====== Texte fourni

1.   Le ou vers le 18 juin 2013, lors de la souscription du contrat d’assurance automobile no A21178897LPA, alors que l’assurée, C. D., lui déclare qu’elle habite avec un conjoint qui a une suspension de permis de conduire pour alcool au volant et qu’elle entend l’ajouter comme conducteur au contrat d’assurance, en juillet 2013, conditionnellement à l’installation d’un éthylomètre :

 

a)   a abusé de la bonne foi et/ou n’a pas transmis ce renseignement à l’assureur Aviva;

b)   a fait défaut d’agir en conseiller consciencieux en recommandant à l’assurée de taire ce renseignement à ce stade;

 

le tout en contravention avec l’article 16 de la Loi sur la distribution de produits et services financiers et les articles 27, 29, 37(6) et 37(10) du Code de déontologie des représentants en assurance de dommages;


Dans le cas de l’assuré S. C.
 :

 

2.   Le ou vers le 6 juin 2013, lors de la souscription du contrat d’assurance automobile no A21178540LPA auprès de l’assureur Aviva, dans le cadre de l’achat d’un véhicule usagé Toyota Yaris 2009, a fait défaut d’éclairer son client, S. C., et/ou de lui donner tous les renseignements utiles et/ou d’agir en conseiller consciencieux, en ne faisant que valider les protections initialement demandées par S. C., par l’entremise du concessionnaire automobile, sans jamais offrir de conseil notamment quant aux protections d’assurance, aux franchises et à l’assurance de remplacement, le tout en contravention avec les articles 16 et 28 de la Loi sur la distribution de produits et services financiers et l’article 37(6) du Code de déontologie des représentants en assurance de dommages;


Dans le cas de l’assurée J. B.
 :

 

3.   Le ou vers le 22 mai 2013, lors de la souscription du contrat d’assurance automobile no A21175539LPA auprès de l’assureur Aviva, dans le cadre de la location à long terme d’un véhicule neuf Toyota Matrix 2013, a fait défaut d’éclairer sa cliente, J. B., et/ou de lui donner tous les renseignements utiles et/ou d’agir en conseiller consciencieux, en ne faisant que valider les protections initialement demandées par J. B., par l’entremise du concessionnaire automobile, sans jamais offrir de conseil notamment quant aux protections d’assurance, aux franchises, à l’assurance de remplacement et à la valeur à neuf, le tout en contravention avec les articles 16 et 28 de la Loi sur la distribution de produits et services financiers et l’article 37(6) du Code de déontologie des représentants en assurance de dommages;


Dans le cas de l’assurée M. R.

============

▶ Liste des tâches:
**1)** Recopiez sans modification le passage du texte fourni qui commence par « b)   a fait » et se poursuit jusqu'à « l’assuré S. C. ».
**2)** Pour chacun des énoncés suivants, indiquez par oui ou par non s'il concorde avec le texte fourni, en citant textuellement les mots qui tranchent : (a) le contrat d'assurance automobile de S. C. a été souscrit le ou vers le 6 juin 2013 ; (b) le véhicule de J. B. est un Toyota Yaris 2009 usagé ; (c) le conjoint avec qui habite C. D. a une suspension de permis de conduire pour alcool au volant.

====== Données

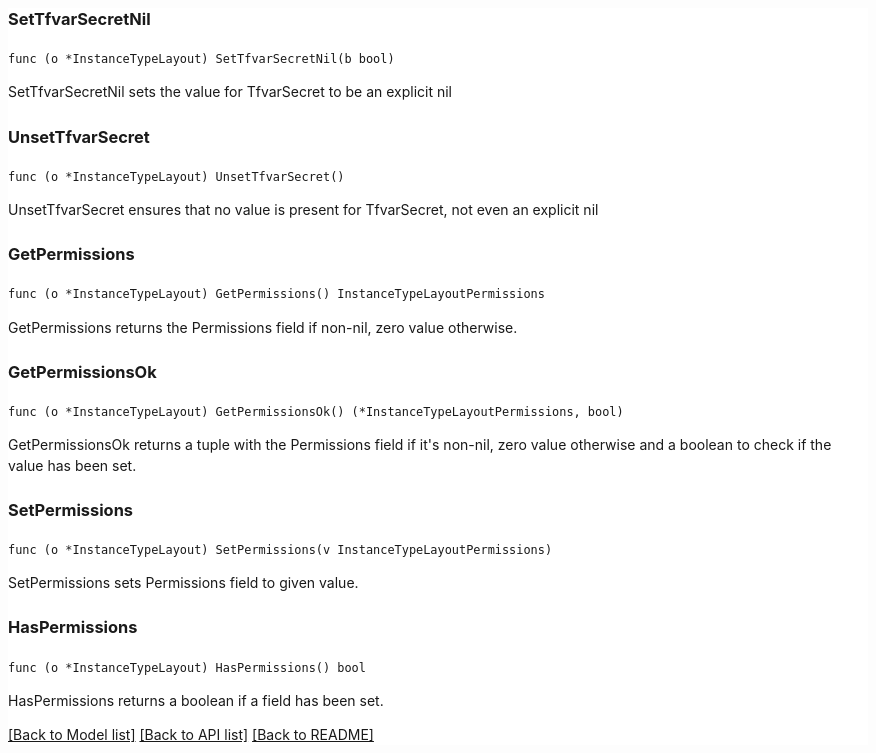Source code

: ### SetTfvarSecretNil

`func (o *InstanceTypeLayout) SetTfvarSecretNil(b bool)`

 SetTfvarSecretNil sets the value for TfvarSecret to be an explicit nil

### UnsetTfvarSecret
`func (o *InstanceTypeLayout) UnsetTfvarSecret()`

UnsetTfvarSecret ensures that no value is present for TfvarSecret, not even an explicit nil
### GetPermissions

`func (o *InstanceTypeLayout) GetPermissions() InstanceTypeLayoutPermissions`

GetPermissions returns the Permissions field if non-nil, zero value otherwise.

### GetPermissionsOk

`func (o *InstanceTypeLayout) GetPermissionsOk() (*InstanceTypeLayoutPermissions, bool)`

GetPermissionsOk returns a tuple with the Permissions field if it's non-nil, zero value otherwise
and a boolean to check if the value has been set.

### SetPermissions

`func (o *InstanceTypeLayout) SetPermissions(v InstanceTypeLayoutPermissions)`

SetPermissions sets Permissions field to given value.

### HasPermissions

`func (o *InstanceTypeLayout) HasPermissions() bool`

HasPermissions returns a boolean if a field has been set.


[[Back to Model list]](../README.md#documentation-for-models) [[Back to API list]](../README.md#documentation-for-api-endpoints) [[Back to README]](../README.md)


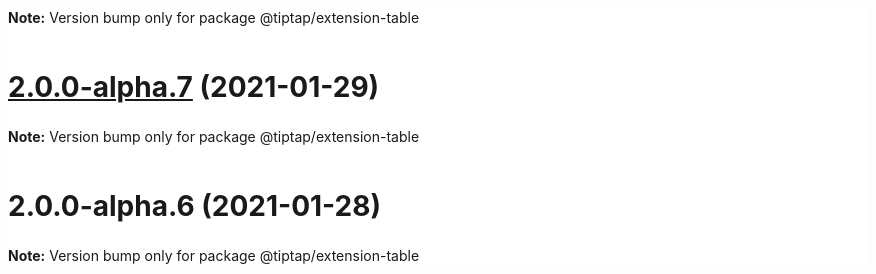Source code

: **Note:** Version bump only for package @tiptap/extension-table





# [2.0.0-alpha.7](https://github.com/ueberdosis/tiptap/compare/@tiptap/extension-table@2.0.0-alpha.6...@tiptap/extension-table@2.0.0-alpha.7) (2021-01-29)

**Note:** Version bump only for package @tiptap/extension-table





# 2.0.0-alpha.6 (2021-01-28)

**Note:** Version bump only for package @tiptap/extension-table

============

▶ Résultats dans l'ordre:
**1)**
b)   a fait défaut d’agir en conseiller consciencieux en recommandant à l’assurée de taire ce renseignement à ce stade;

 

le tout en contravention avec l’article 16 de la Loi sur la distribution de produits et services financiers et les articles 27, 29, 37(6) et 37(10) du Code de déontologie des représentants en assurance de dommages;


Dans le cas de l’assuré S. C.

**2)**
(a) Oui : « Le ou vers le 6 juin 2013, lors de la souscription du contrat d’assurance automobile no A21178540LPA »
(b) Non : « dans le cadre de la location à long terme d’un véhicule neuf Toyota Matrix 2013 »
(c) Oui : « elle habite avec un conjoint qui a une suspension de permis de conduire pour alcool au volant »